I believe that every writer has that one author that made them see the light. For me, Maggie Stiefvater is that author.
Stiefvater is a NY Times Bestseller and author of the Wolves of Mercy Falls trilogy in which werewolves are anything but traditional. Her stand alone novel, The Scorpio Races, puts you right in the thick of a killer horse race, and her Faerie novels, Lament and Ballad, will have you believing in the lore of Irish magic and music.
She has, on numerous occasions, made this reader cry. Mostly because her characters are so entirely relatable that you can’t help but want to hug them or hit them upside the head. Her lyrical writing style is good at pulling you into her scenes so that you can see, touch, taste, hear every bit of it. Character driven and conflict dense, her books demand to be felt in a way that gets right between your ribs and pokes at every heartstring you’ve got. Which, in my opinion, is a good thing. You’ll laugh, you’ll cry, you’ll cry from laughing, you’ll throw the book across the room and then run to pick it up because you just have to know, and then you’ll mourn the last page because you want the characters to stay.

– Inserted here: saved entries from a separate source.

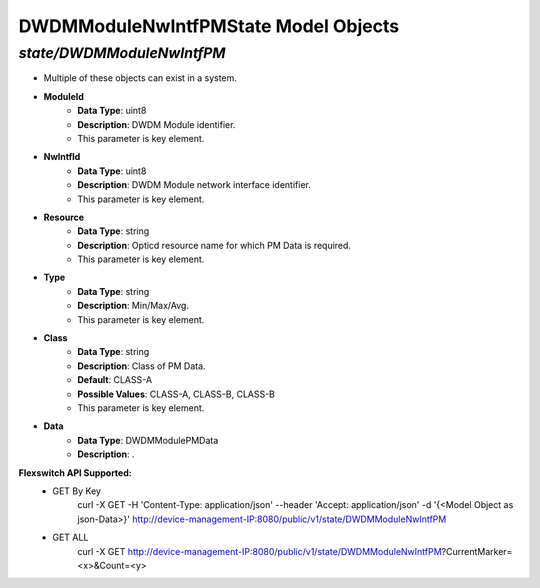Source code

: DWDMModuleNwIntfPMState Model Objects
============================================

*state/DWDMModuleNwIntfPM*
------------------------------------

- Multiple of these objects can exist in a system.
- **ModuleId**
	- **Data Type**: uint8
	- **Description**: DWDM Module identifier.
	- This parameter is key element.
- **NwIntfId**
	- **Data Type**: uint8
	- **Description**: DWDM Module network interface identifier.
	- This parameter is key element.
- **Resource**
	- **Data Type**: string
	- **Description**: Opticd resource name for which PM Data is required.
	- This parameter is key element.
- **Type**
	- **Data Type**: string
	- **Description**: Min/Max/Avg.
	- This parameter is key element.
- **Class**
	- **Data Type**: string
	- **Description**: Class of PM Data.
	- **Default**: CLASS-A
	- **Possible Values**: CLASS-A, CLASS-B, CLASS-B
	- This parameter is key element.
- **Data**
	- **Data Type**: DWDMModulePMData
	- **Description**: .


**Flexswitch API Supported:**
	- GET By Key
		 curl -X GET -H 'Content-Type: application/json' --header 'Accept: application/json' -d '{<Model Object as json-Data>}' http://device-management-IP:8080/public/v1/state/DWDMModuleNwIntfPM
	- GET ALL
		 curl -X GET http://device-management-IP:8080/public/v1/state/DWDMModuleNwIntfPM?CurrentMarker=<x>&Count=<y>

Her newest endeavor is The Raven Boys, a three part series that follows Blue, a psychic’s daughter. Blue’s destiny is to kill her true love with a kiss. She doesn’t think this will be a problem until she gets tangled in a rich group of reckless Raven Boys from Aglionby Academy, namely privledged Gansey with his good looks and questionable vehicle. Gansey’s quest is to find Welsh King Glendower with Blue’s help, but what they find is shrouded in magic, ghosts, and the things that walk in dreams.
Today is September 17th, which means the second installment of Maggie Stiefvater’s Raven Boys series, The Dream Thieves, is on the shelves waiting to be preyed upon by lovers of magic, prophecy, and smudgy little crows named Chainsaw.